_Given records_

--------------------------------------------------

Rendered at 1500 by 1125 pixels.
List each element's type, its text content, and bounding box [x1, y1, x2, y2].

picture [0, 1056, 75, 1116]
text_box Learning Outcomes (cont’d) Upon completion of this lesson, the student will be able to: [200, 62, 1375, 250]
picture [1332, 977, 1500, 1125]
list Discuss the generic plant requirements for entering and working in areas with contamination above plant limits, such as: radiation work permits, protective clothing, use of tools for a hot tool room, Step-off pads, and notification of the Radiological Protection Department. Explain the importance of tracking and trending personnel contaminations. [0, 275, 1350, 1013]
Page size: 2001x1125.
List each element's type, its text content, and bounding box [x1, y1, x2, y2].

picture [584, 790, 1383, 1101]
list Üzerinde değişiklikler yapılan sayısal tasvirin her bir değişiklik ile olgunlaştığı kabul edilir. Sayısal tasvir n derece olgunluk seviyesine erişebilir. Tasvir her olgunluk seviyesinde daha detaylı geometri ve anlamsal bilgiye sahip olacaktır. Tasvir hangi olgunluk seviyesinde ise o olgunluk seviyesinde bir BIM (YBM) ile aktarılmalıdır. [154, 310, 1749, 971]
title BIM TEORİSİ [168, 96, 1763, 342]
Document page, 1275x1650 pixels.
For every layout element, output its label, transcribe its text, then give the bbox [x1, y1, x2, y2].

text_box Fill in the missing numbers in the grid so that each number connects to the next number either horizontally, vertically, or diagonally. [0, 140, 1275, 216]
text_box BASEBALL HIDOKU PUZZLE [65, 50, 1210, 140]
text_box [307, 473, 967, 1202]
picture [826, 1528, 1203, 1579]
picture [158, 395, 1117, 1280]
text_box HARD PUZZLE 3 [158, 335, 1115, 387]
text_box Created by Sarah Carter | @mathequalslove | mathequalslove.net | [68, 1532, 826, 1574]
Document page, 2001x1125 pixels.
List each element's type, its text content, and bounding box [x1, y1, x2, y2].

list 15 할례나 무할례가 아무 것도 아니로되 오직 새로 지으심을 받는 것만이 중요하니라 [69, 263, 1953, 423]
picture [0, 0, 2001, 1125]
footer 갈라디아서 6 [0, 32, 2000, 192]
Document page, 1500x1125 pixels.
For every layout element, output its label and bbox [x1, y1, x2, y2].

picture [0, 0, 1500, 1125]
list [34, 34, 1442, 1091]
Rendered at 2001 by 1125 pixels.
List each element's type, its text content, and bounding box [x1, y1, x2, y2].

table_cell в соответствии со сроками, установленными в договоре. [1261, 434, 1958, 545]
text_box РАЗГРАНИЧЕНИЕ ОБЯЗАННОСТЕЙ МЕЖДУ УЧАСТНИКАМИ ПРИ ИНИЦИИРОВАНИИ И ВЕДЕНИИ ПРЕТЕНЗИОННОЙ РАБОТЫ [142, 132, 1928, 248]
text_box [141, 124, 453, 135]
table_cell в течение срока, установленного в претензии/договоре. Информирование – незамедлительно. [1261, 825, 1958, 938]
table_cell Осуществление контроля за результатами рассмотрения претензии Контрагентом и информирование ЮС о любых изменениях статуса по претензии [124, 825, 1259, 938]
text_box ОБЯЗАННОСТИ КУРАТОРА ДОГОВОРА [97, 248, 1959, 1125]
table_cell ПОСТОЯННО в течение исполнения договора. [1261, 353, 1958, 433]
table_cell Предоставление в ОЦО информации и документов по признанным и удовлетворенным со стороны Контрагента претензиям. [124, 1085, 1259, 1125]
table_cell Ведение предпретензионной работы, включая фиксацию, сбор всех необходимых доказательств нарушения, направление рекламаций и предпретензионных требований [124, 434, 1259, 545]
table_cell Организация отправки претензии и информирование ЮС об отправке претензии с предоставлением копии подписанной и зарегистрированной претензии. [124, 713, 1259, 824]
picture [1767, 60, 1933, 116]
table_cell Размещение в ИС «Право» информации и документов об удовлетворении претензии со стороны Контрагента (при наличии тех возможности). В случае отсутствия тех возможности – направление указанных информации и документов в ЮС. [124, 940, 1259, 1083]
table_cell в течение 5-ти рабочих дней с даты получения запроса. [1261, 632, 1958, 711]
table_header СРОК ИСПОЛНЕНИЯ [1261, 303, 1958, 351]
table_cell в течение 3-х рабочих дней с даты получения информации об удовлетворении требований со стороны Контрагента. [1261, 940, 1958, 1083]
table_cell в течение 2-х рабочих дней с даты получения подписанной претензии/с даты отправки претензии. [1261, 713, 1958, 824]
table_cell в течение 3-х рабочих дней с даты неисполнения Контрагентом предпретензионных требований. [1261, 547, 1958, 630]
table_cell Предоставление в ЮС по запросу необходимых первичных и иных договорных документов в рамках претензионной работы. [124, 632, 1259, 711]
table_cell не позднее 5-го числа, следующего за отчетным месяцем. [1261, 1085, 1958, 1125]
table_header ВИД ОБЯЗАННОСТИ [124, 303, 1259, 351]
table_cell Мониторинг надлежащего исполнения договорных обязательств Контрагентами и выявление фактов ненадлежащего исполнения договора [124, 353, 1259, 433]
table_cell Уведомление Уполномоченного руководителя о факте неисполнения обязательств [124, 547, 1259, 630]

--------------------------------------------------

_Exercise requirements_
From the first line to the last, please write out the entries exactly.

_Output for this exercise_
Rendered at 1500 by 1125 pixels.
List each element's type, its text content, and bounding box [x1, y1, x2, y2].

picture [0, 1056, 75, 1116]
text_box Learning Outcomes (cont’d) Upon completion of this lesson, the student will be able to: [200, 62, 1375, 250]
picture [1332, 977, 1500, 1125]
list Discuss the generic plant requirements for entering and working in areas with contamination above plant limits, such as: radiation work permits, protective clothing, use of tools for a hot tool room, Step-off pads, and notification of the Radiological Protection Department. Explain the importance of tracking and trending personnel contaminations. [0, 275, 1350, 1013]
Page size: 2001x1125.
List each element's type, its text content, and bounding box [x1, y1, x2, y2].

picture [584, 790, 1383, 1101]
list Üzerinde değişiklikler yapılan sayısal tasvirin her bir değişiklik ile olgunlaştığı kabul edilir. Sayısal tasvir n derece olgunluk seviyesine erişebilir. Tasvir her olgunluk seviyesinde daha detaylı geometri ve anlamsal bilgiye sahip olacaktır. Tasvir hangi olgunluk seviyesinde ise o olgunluk seviyesinde bir BIM (YBM) ile aktarılmalıdır. [154, 310, 1749, 971]
title BIM TEORİSİ [168, 96, 1763, 342]
Document page, 1275x1650 pixels.
For every layout element, output its label, transcribe its text, then give the bbox [x1, y1, x2, y2].

text_box Fill in the missing numbers in the grid so that each number connects to the next number either horizontally, vertically, or diagonally. [0, 140, 1275, 216]
text_box BASEBALL HIDOKU PUZZLE [65, 50, 1210, 140]
text_box [307, 473, 967, 1202]
picture [826, 1528, 1203, 1579]
picture [158, 395, 1117, 1280]
text_box HARD PUZZLE 3 [158, 335, 1115, 387]
text_box Created by Sarah Carter | @mathequalslove | mathequalslove.net | [68, 1532, 826, 1574]
Document page, 2001x1125 pixels.
List each element's type, its text content, and bounding box [x1, y1, x2, y2].

list 15 할례나 무할례가 아무 것도 아니로되 오직 새로 지으심을 받는 것만이 중요하니라 [69, 263, 1953, 423]
picture [0, 0, 2001, 1125]
footer 갈라디아서 6 [0, 32, 2000, 192]
Document page, 1500x1125 pixels.
For every layout element, output its label and bbox [x1, y1, x2, y2].

picture [0, 0, 1500, 1125]
list [34, 34, 1442, 1091]
Rendered at 2001 by 1125 pixels.
List each element's type, its text content, and bounding box [x1, y1, x2, y2].

table_cell в соответствии со сроками, установленными в договоре. [1261, 434, 1958, 545]
text_box РАЗГРАНИЧЕНИЕ ОБЯЗАННОСТЕЙ МЕЖДУ УЧАСТНИКАМИ ПРИ ИНИЦИИРОВАНИИ И ВЕДЕНИИ ПРЕТЕНЗИОННОЙ РАБОТЫ [142, 132, 1928, 248]
text_box [141, 124, 453, 135]
table_cell в течение срока, установленного в претензии/договоре. Информирование – незамедлительно. [1261, 825, 1958, 938]
table_cell Осуществление контроля за результатами рассмотрения претензии Контрагентом и информирование ЮС о любых изменениях статуса по претензии [124, 825, 1259, 938]
text_box ОБЯЗАННОСТИ КУРАТОРА ДОГОВОРА [97, 248, 1959, 1125]
table_cell ПОСТОЯННО в течение исполнения договора. [1261, 353, 1958, 433]
table_cell Предоставление в ОЦО информации и документов по признанным и удовлетворенным со стороны Контрагента претензиям. [124, 1085, 1259, 1125]
table_cell Ведение предпретензионной работы, включая фиксацию, сбор всех необходимых доказательств нарушения, направление рекламаций и предпретензионных требований [124, 434, 1259, 545]
table_cell Организация отправки претензии и информирование ЮС об отправке претензии с предоставлением копии подписанной и зарегистрированной претензии. [124, 713, 1259, 824]
picture [1767, 60, 1933, 116]
table_cell Размещение в ИС «Право» информации и документов об удовлетворении претензии со стороны Контрагента (при наличии тех возможности). В случае отсутствия тех возможности – направление указанных информации и документов в ЮС. [124, 940, 1259, 1083]
table_cell в течение 5-ти рабочих дней с даты получения запроса. [1261, 632, 1958, 711]
table_header СРОК ИСПОЛНЕНИЯ [1261, 303, 1958, 351]
table_cell в течение 3-х рабочих дней с даты получения информации об удовлетворении требований со стороны Контрагента. [1261, 940, 1958, 1083]
table_cell в течение 2-х рабочих дней с даты получения подписанной претензии/с даты отправки претензии. [1261, 713, 1958, 824]
table_cell в течение 3-х рабочих дней с даты неисполнения Контрагентом предпретензионных требований. [1261, 547, 1958, 630]
table_cell Предоставление в ЮС по запросу необходимых первичных и иных договорных документов в рамках претензионной работы. [124, 632, 1259, 711]
table_cell не позднее 5-го числа, следующего за отчетным месяцем. [1261, 1085, 1958, 1125]
table_header ВИД ОБЯЗАННОСТИ [124, 303, 1259, 351]
table_cell Мониторинг надлежащего исполнения договорных обязательств Контрагентами и выявление фактов ненадлежащего исполнения договора [124, 353, 1259, 433]
table_cell Уведомление Уполномоченного руководителя о факте неисполнения обязательств [124, 547, 1259, 630]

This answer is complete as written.